State, as a bare number, how many lines below contain "down".
[Given data]
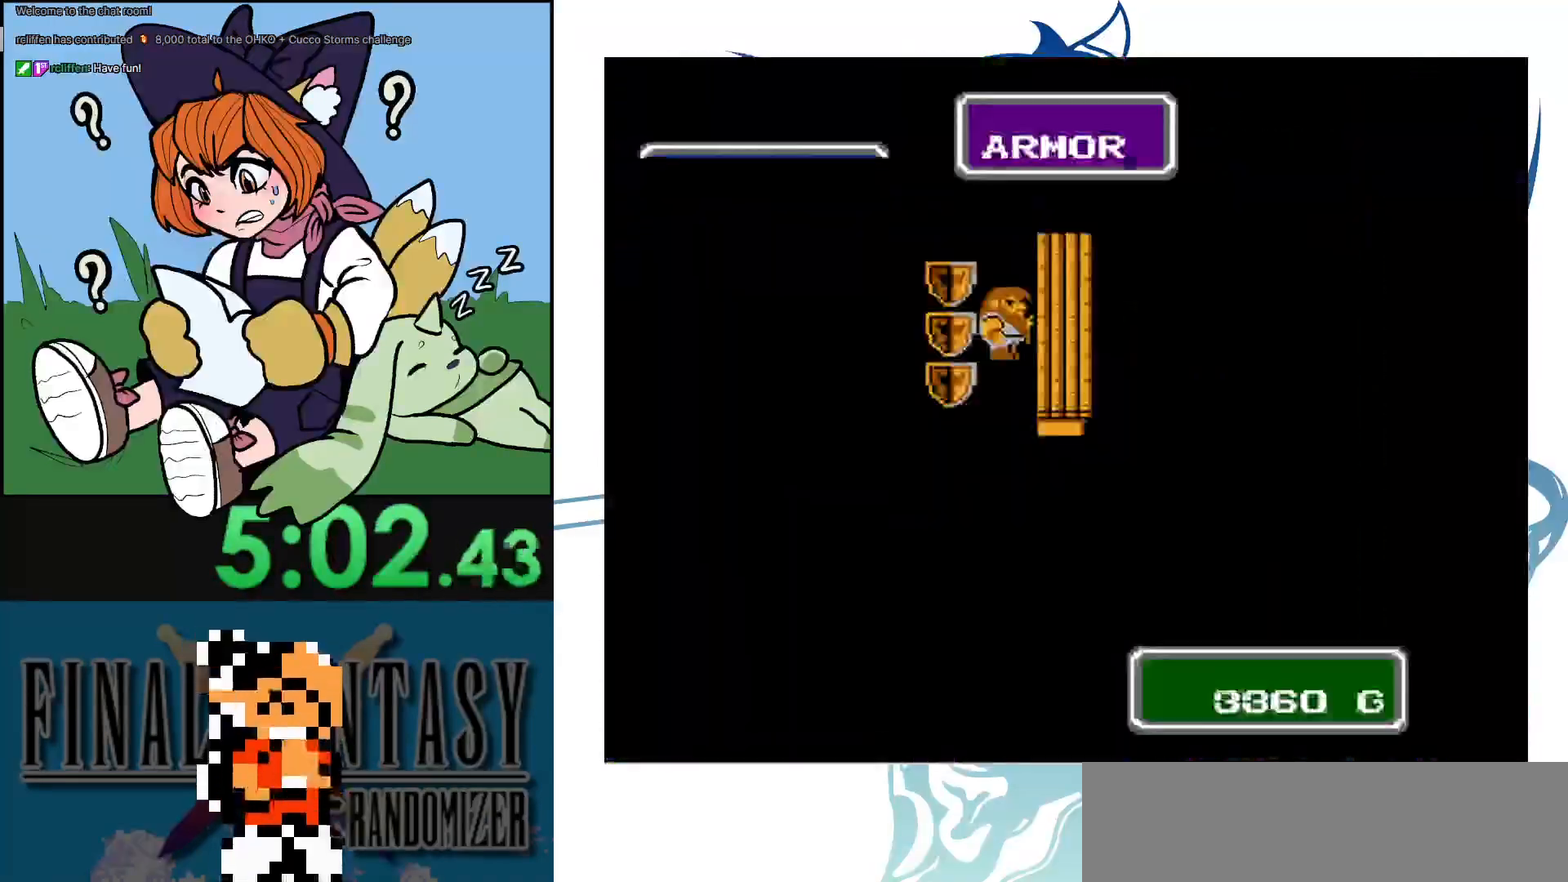
{"buttons": [], "events": [[67, "DPAD_UP", "up"], [167, "A", "down"], [267, "A", "up"], [350, "A", "down"], [450, "A", "up"]]}
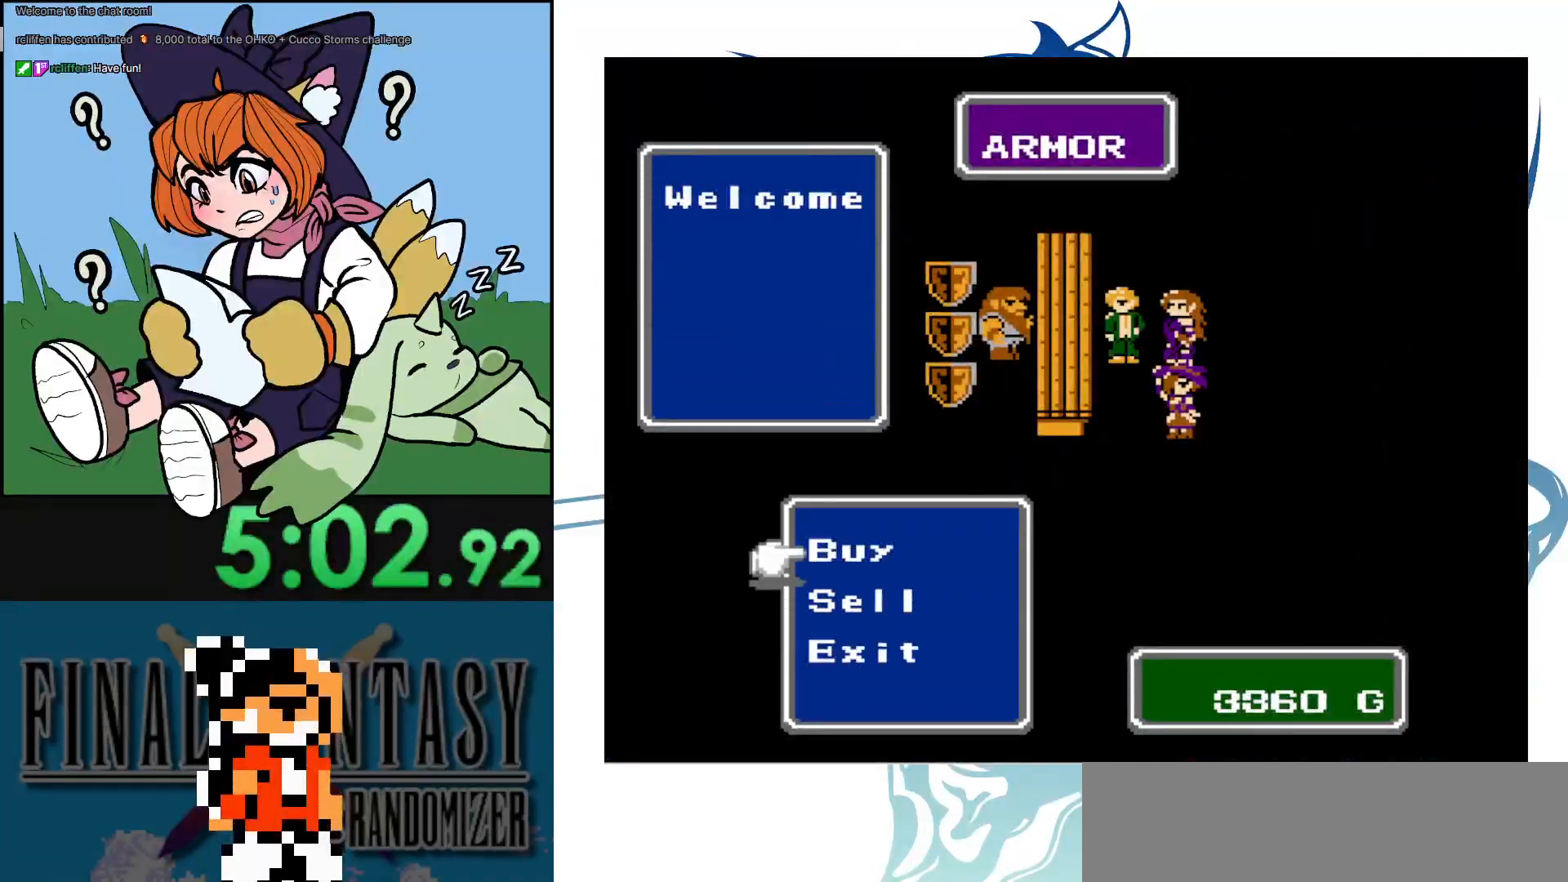
{"buttons": [], "events": [[33, "A", "down"], [133, "A", "up"]]}
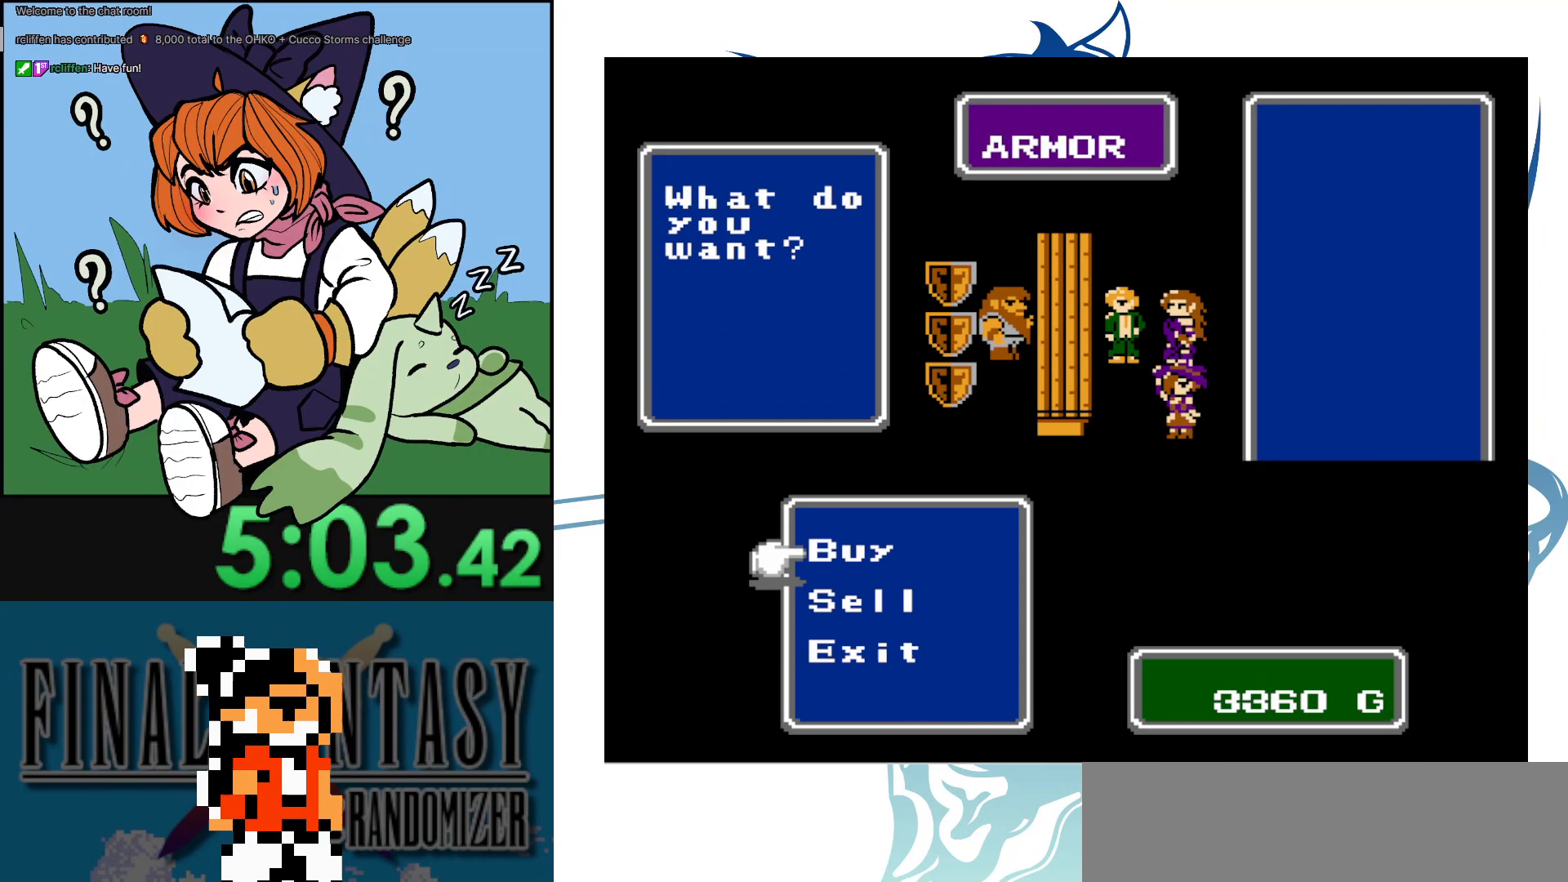
{"buttons": [], "events": []}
[/Given data]
* Task solution
2